Items from a dataset:
# # # # #
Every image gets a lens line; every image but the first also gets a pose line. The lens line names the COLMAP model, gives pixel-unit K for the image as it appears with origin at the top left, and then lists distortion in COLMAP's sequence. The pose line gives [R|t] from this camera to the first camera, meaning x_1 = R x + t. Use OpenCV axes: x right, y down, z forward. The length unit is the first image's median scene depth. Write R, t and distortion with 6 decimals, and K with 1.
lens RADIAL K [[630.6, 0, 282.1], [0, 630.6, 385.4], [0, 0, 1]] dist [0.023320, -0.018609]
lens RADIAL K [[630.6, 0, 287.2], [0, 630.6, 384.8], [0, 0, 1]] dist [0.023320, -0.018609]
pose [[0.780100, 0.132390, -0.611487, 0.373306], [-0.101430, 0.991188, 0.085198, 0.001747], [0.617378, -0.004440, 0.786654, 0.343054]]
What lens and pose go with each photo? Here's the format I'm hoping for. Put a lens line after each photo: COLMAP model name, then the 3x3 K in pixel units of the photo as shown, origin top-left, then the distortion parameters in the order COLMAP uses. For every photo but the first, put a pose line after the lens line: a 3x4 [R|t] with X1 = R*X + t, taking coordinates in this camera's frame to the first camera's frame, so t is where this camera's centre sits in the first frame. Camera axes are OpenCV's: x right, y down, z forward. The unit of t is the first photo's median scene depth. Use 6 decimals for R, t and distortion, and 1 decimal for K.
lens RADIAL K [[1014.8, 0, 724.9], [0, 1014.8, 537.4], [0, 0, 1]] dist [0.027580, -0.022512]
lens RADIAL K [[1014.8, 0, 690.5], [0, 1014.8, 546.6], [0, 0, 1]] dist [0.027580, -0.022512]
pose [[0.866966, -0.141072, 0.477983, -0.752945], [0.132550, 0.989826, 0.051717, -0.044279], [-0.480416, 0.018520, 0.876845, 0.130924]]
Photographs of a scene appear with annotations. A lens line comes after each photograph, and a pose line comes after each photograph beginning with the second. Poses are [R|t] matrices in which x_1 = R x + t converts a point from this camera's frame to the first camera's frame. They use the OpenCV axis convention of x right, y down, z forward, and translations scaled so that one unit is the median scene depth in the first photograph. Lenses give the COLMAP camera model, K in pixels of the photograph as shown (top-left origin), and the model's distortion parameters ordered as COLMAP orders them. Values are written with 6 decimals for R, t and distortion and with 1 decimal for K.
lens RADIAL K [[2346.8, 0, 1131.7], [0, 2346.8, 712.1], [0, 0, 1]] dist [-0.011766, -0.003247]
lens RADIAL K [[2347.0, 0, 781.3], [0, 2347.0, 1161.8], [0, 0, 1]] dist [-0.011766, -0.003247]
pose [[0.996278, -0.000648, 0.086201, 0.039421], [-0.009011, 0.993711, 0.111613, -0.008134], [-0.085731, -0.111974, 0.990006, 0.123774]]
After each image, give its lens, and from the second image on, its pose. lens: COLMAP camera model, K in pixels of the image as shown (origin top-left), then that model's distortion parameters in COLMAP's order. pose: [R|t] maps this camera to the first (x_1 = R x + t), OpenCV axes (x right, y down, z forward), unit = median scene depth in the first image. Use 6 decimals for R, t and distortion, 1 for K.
# # # # #
> **TRY IT**
Reproduce every item above verbatim, in its original order, without altering any character.

> **PROBLEM SOLUTION**
Every image gets a lens line; every image but the first also gets a pose line. The lens line names the COLMAP model, gives pixel-unit K for the image as it appears with origin at the top left, and then lists distortion in COLMAP's sequence. The pose line gives [R|t] from this camera to the first camera, meaning x_1 = R x + t. Use OpenCV axes: x right, y down, z forward. The length unit is the first image's median scene depth. Write R, t and distortion with 6 decimals, and K with 1.
lens RADIAL K [[630.6, 0, 282.1], [0, 630.6, 385.4], [0, 0, 1]] dist [0.023320, -0.018609]
lens RADIAL K [[630.6, 0, 287.2], [0, 630.6, 384.8], [0, 0, 1]] dist [0.023320, -0.018609]
pose [[0.780100, 0.132390, -0.611487, 0.373306], [-0.101430, 0.991188, 0.085198, 0.001747], [0.617378, -0.004440, 0.786654, 0.343054]]
What lens and pose go with each photo? Here's the format I'm hoping for. Put a lens line after each photo: COLMAP model name, then the 3x3 K in pixel units of the photo as shown, origin top-left, then the distortion parameters in the order COLMAP uses. For every photo but the first, put a pose line after the lens line: a 3x4 [R|t] with X1 = R*X + t, taking coordinates in this camera's frame to the first camera's frame, so t is where this camera's centre sits in the first frame. Camera axes are OpenCV's: x right, y down, z forward. The unit of t is the first photo's median scene depth. Use 6 decimals for R, t and distortion, and 1 decimal for K.
lens RADIAL K [[1014.8, 0, 724.9], [0, 1014.8, 537.4], [0, 0, 1]] dist [0.027580, -0.022512]
lens RADIAL K [[1014.8, 0, 690.5], [0, 1014.8, 546.6], [0, 0, 1]] dist [0.027580, -0.022512]
pose [[0.866966, -0.141072, 0.477983, -0.752945], [0.132550, 0.989826, 0.051717, -0.044279], [-0.480416, 0.018520, 0.876845, 0.130924]]
Photographs of a scene appear with annotations. A lens line comes after each photograph, and a pose line comes after each photograph beginning with the second. Poses are [R|t] matrices in which x_1 = R x + t converts a point from this camera's frame to the first camera's frame. They use the OpenCV axis convention of x right, y down, z forward, and translations scaled so that one unit is the median scene depth in the first photograph. Lenses give the COLMAP camera model, K in pixels of the photograph as shown (top-left origin), and the model's distortion parameters ordered as COLMAP orders them. Values are written with 6 decimals for R, t and distortion and with 1 decimal for K.
lens RADIAL K [[2346.8, 0, 1131.7], [0, 2346.8, 712.1], [0, 0, 1]] dist [-0.011766, -0.003247]
lens RADIAL K [[2347.0, 0, 781.3], [0, 2347.0, 1161.8], [0, 0, 1]] dist [-0.011766, -0.003247]
pose [[0.996278, -0.000648, 0.086201, 0.039421], [-0.009011, 0.993711, 0.111613, -0.008134], [-0.085731, -0.111974, 0.990006, 0.123774]]
After each image, give its lens, and from the second image on, its pose. lens: COLMAP camera model, K in pixels of the image as shown (origin top-left), then that model's distortion parameters in COLMAP's order. pose: [R|t] maps this camera to the first (x_1 = R x + t), OpenCV axes (x right, y down, z forward), unit = median scene depth in the first image. Use 6 decimals for R, t and distortion, 1 for K.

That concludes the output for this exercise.